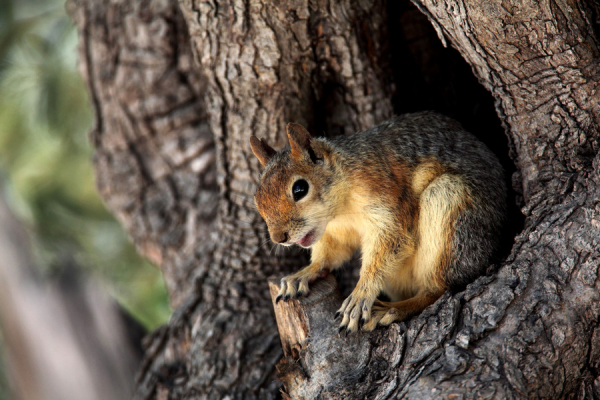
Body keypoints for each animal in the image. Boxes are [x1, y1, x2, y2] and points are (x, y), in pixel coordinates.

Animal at [248, 111, 506, 332]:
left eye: (300, 188)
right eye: (257, 198)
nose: (278, 238)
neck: (340, 210)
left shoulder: (385, 198)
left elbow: (393, 242)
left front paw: (361, 294)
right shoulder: (335, 231)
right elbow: (330, 255)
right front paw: (304, 273)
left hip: (452, 207)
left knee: (437, 289)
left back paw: (394, 309)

* EXERCISE AIM: Copy out, in full, each line above that has the word "left" in it.

* RESPONSE TO THIS EXERCISE:
left eye: (300, 188)
left shoulder: (385, 198)
left elbow: (393, 242)
left front paw: (361, 294)
left hip: (452, 207)
left knee: (437, 289)
left back paw: (394, 309)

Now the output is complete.